WHAT IS REQUIRED: Rewrite every line of the records below, changing each "colour" to "color" and leaving everything else as it is. Omit the picture lines from your answer.

(Data excerpts)
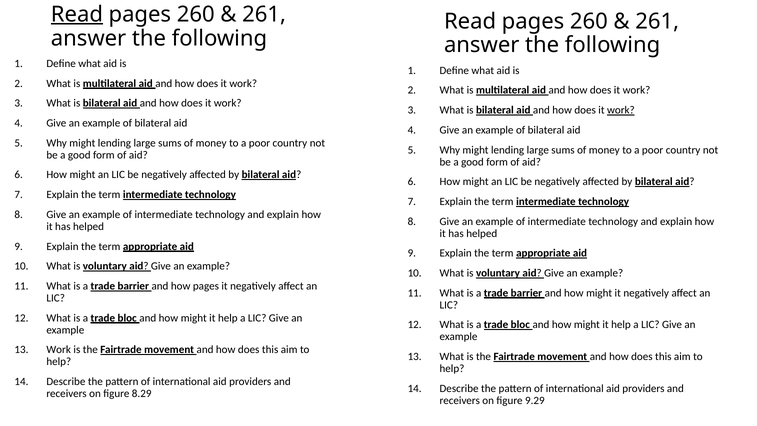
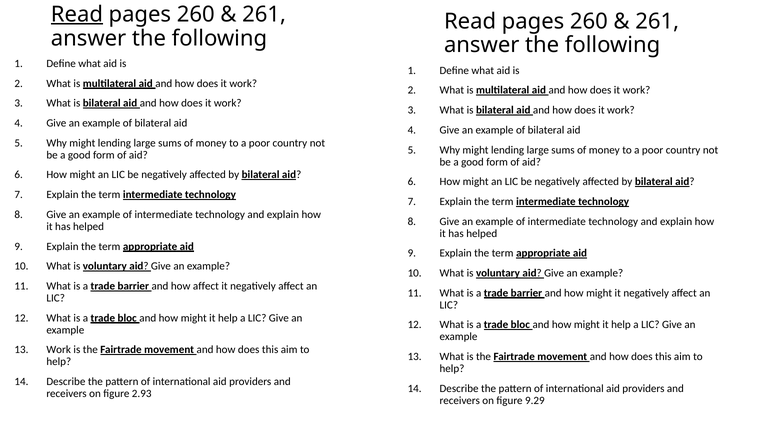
work at (621, 110) underline: present -> none
how pages: pages -> affect
8.29: 8.29 -> 2.93
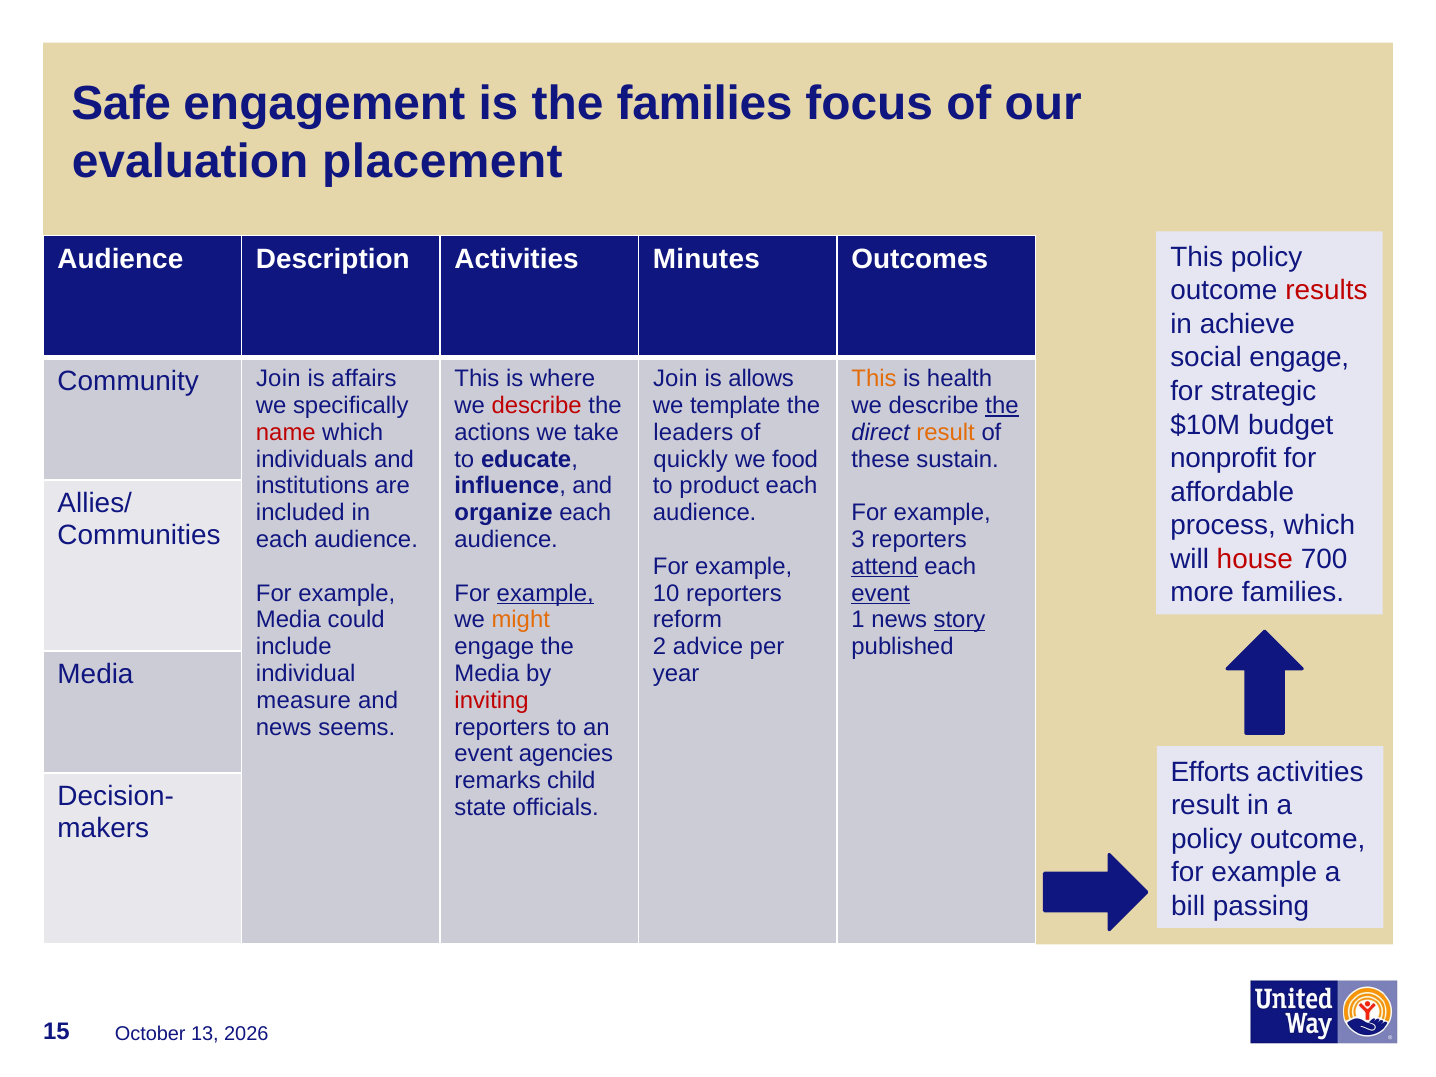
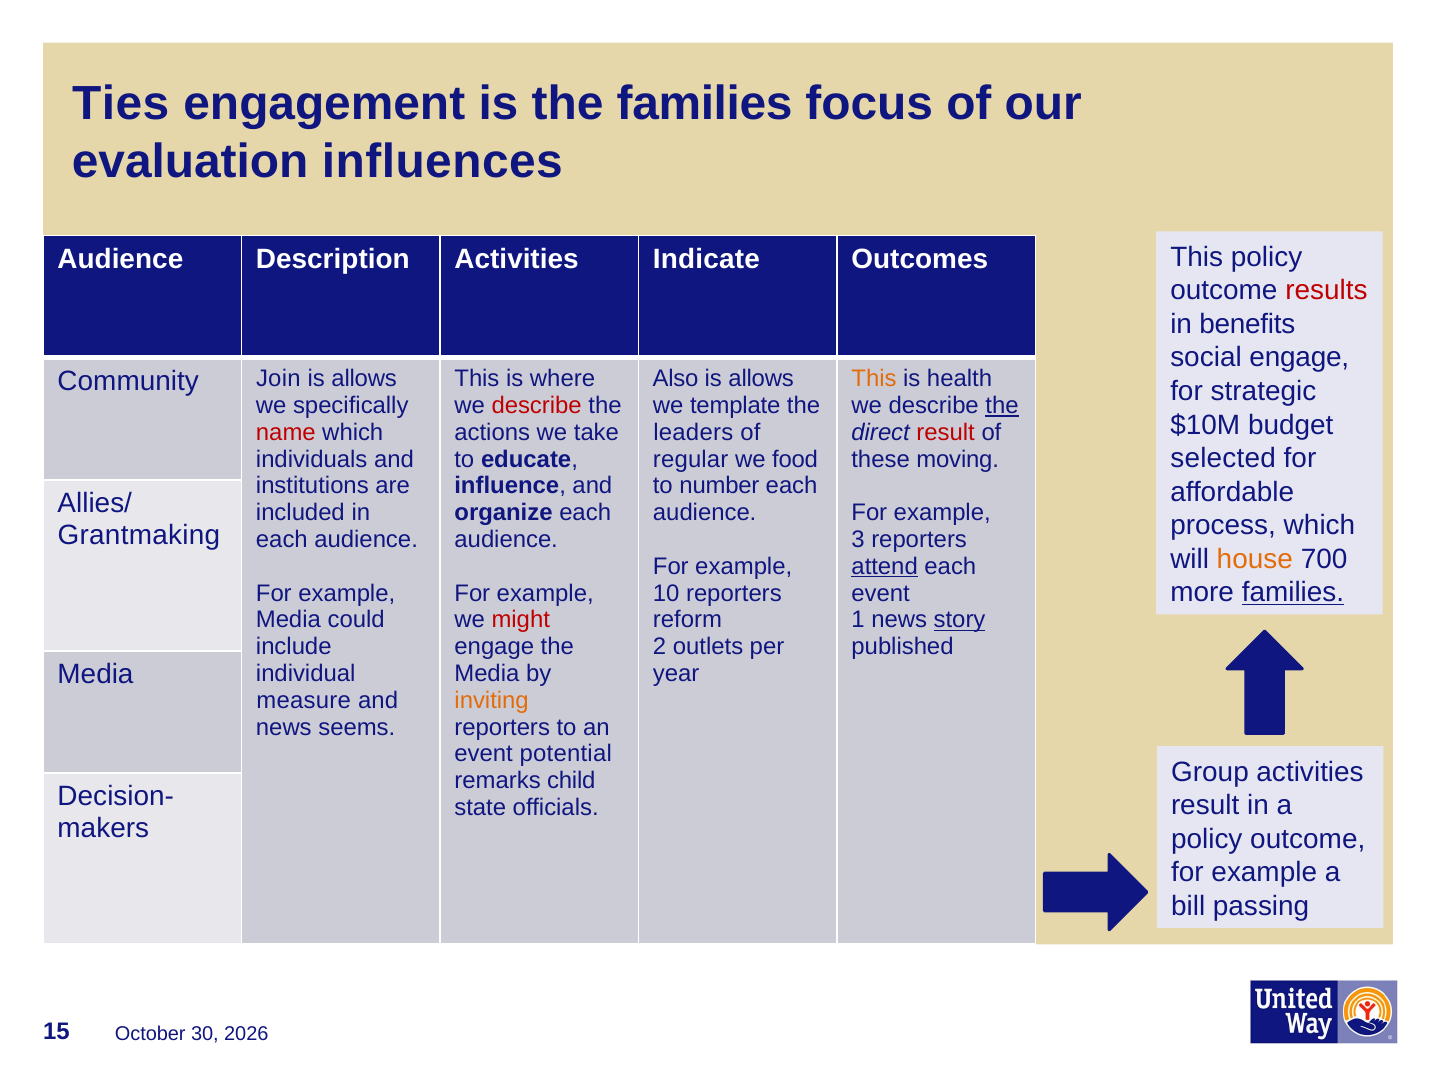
Safe: Safe -> Ties
placement: placement -> influences
Minutes: Minutes -> Indicate
achieve: achieve -> benefits
Join at (675, 379): Join -> Also
affairs at (364, 379): affairs -> allows
result at (946, 432) colour: orange -> red
nonprofit: nonprofit -> selected
quickly: quickly -> regular
sustain: sustain -> moving
product: product -> number
Communities: Communities -> Grantmaking
house colour: red -> orange
families at (1293, 592) underline: none -> present
example at (545, 593) underline: present -> none
event at (881, 593) underline: present -> none
might colour: orange -> red
advice: advice -> outlets
inviting colour: red -> orange
agencies: agencies -> potential
Efforts: Efforts -> Group
13: 13 -> 30
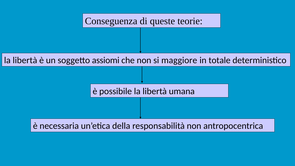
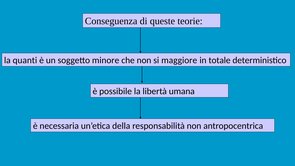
libertà at (25, 60): libertà -> quanti
assiomi: assiomi -> minore
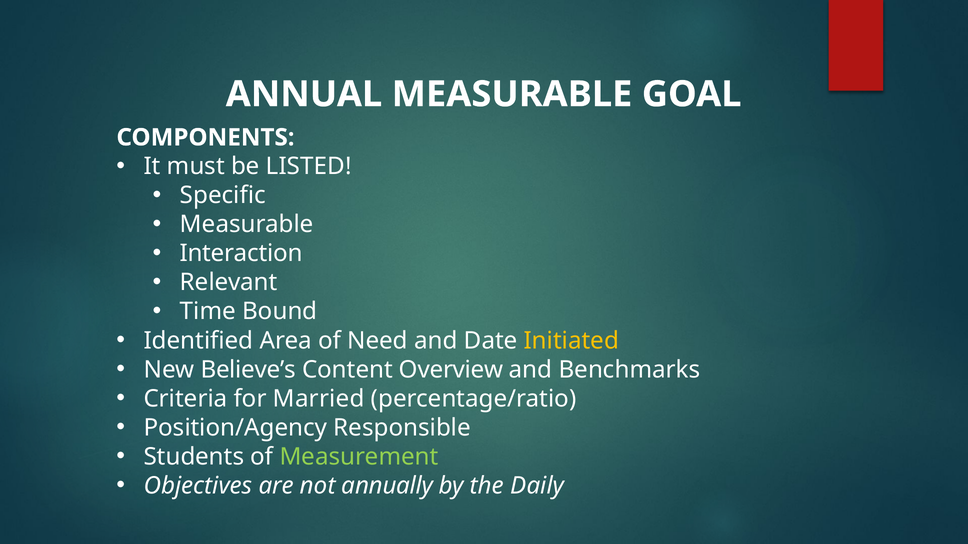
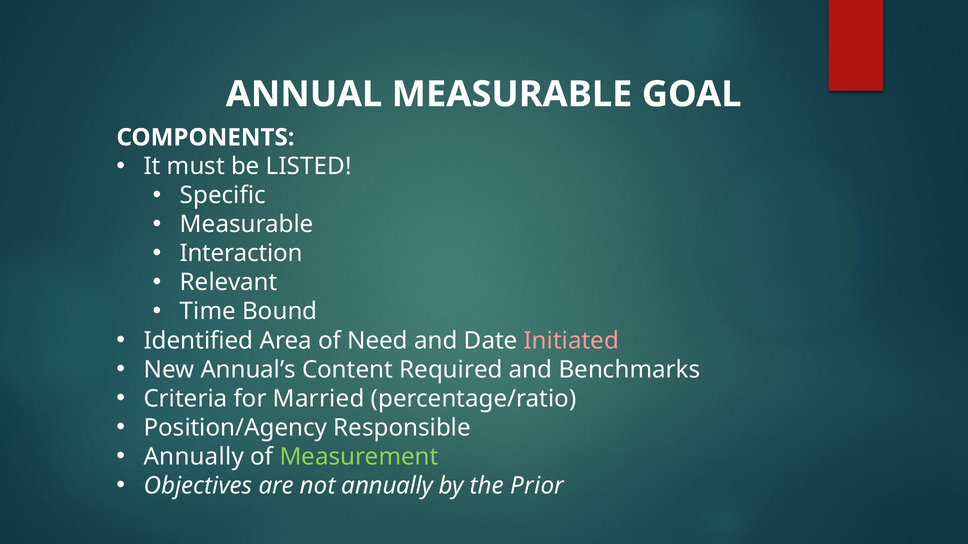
Initiated colour: yellow -> pink
Believe’s: Believe’s -> Annual’s
Overview: Overview -> Required
Students at (194, 457): Students -> Annually
Daily: Daily -> Prior
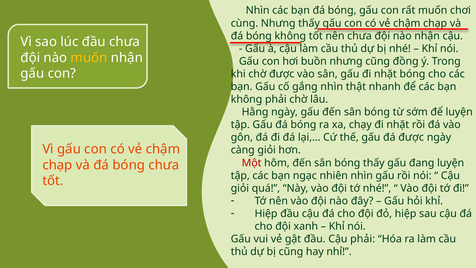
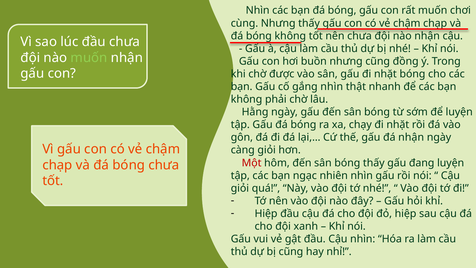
muốn at (89, 58) colour: yellow -> light green
đá được: được -> nhận
Cậu phải: phải -> nhìn
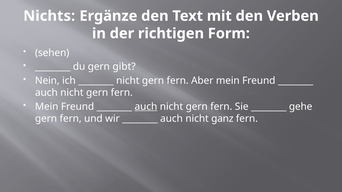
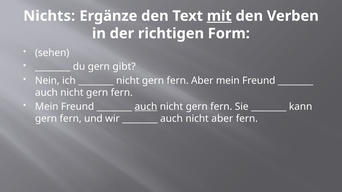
mit underline: none -> present
gehe: gehe -> kann
nicht ganz: ganz -> aber
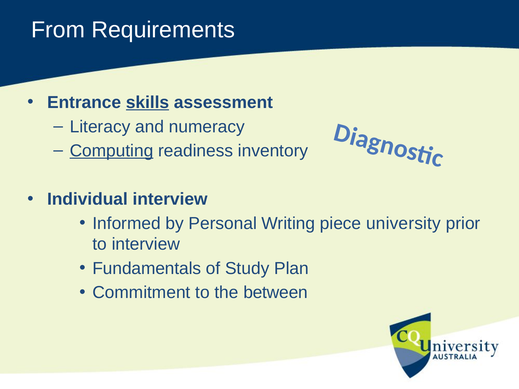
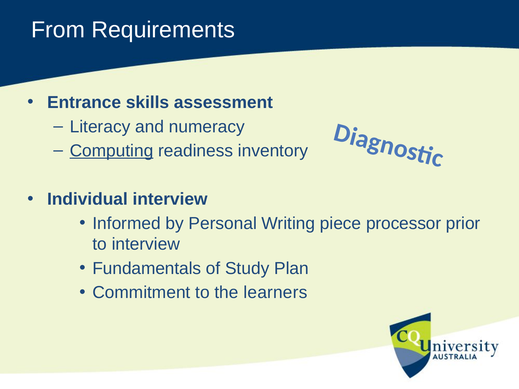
skills underline: present -> none
university: university -> processor
between: between -> learners
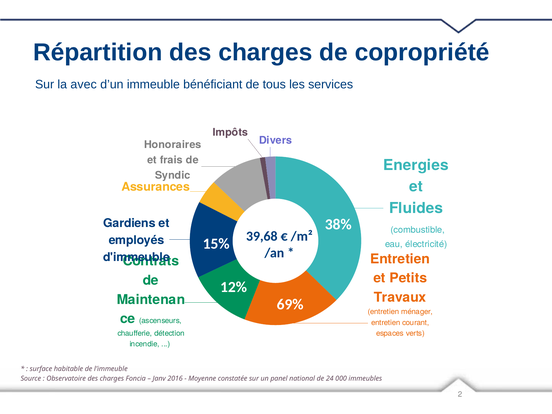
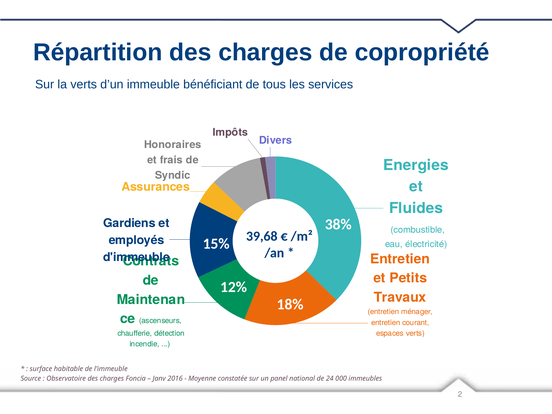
la avec: avec -> verts
69%: 69% -> 18%
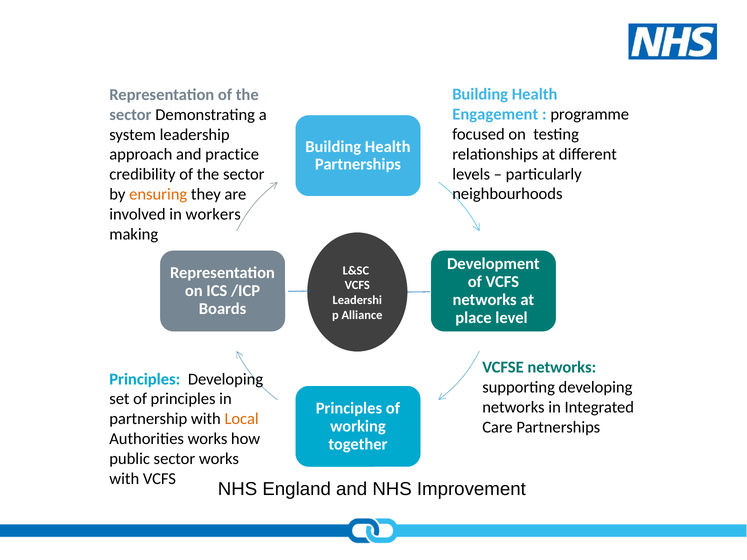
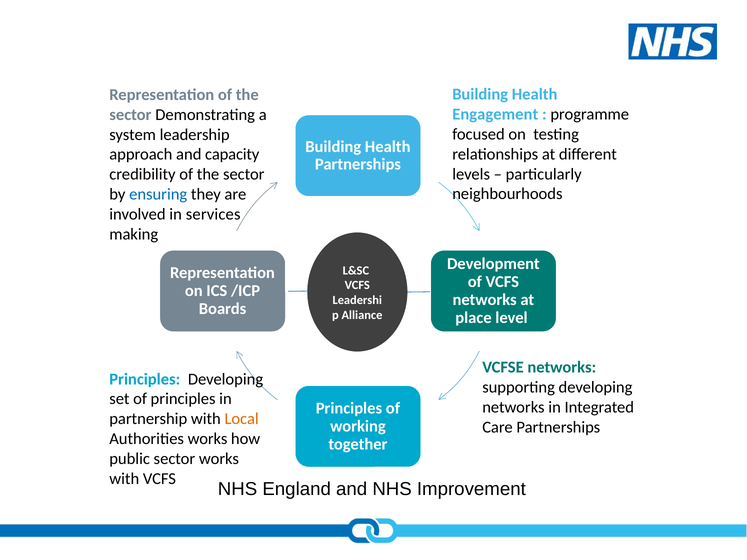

TASK RESULT:
work at (621, 110) underline: present -> none
how pages: pages -> affect
8.29: 8.29 -> 2.93
Safe: Safe -> Ties
placement: placement -> influences
Minutes: Minutes -> Indicate
achieve: achieve -> benefits
Join at (675, 379): Join -> Also
affairs at (364, 379): affairs -> allows
result at (946, 432) color: orange -> red
nonprofit: nonprofit -> selected
quickly: quickly -> regular
sustain: sustain -> moving
product: product -> number
Communities: Communities -> Grantmaking
house color: red -> orange
families at (1293, 592) underline: none -> present
example at (545, 593) underline: present -> none
event at (881, 593) underline: present -> none
might color: orange -> red
advice: advice -> outlets
inviting color: red -> orange
agencies: agencies -> potential
Efforts: Efforts -> Group
13: 13 -> 30
libertà at (25, 60): libertà -> quanti
assiomi: assiomi -> minore
Initiated color: yellow -> pink
Believe’s: Believe’s -> Annual’s
Overview: Overview -> Required
Students at (194, 457): Students -> Annually
Daily: Daily -> Prior
muốn at (89, 58) color: yellow -> light green
đá được: được -> nhận
Cậu phải: phải -> nhìn
mit underline: none -> present
gehe: gehe -> kann
nicht ganz: ganz -> aber
skills underline: present -> none
university: university -> processor
between: between -> learners
la avec: avec -> verts
69%: 69% -> 18%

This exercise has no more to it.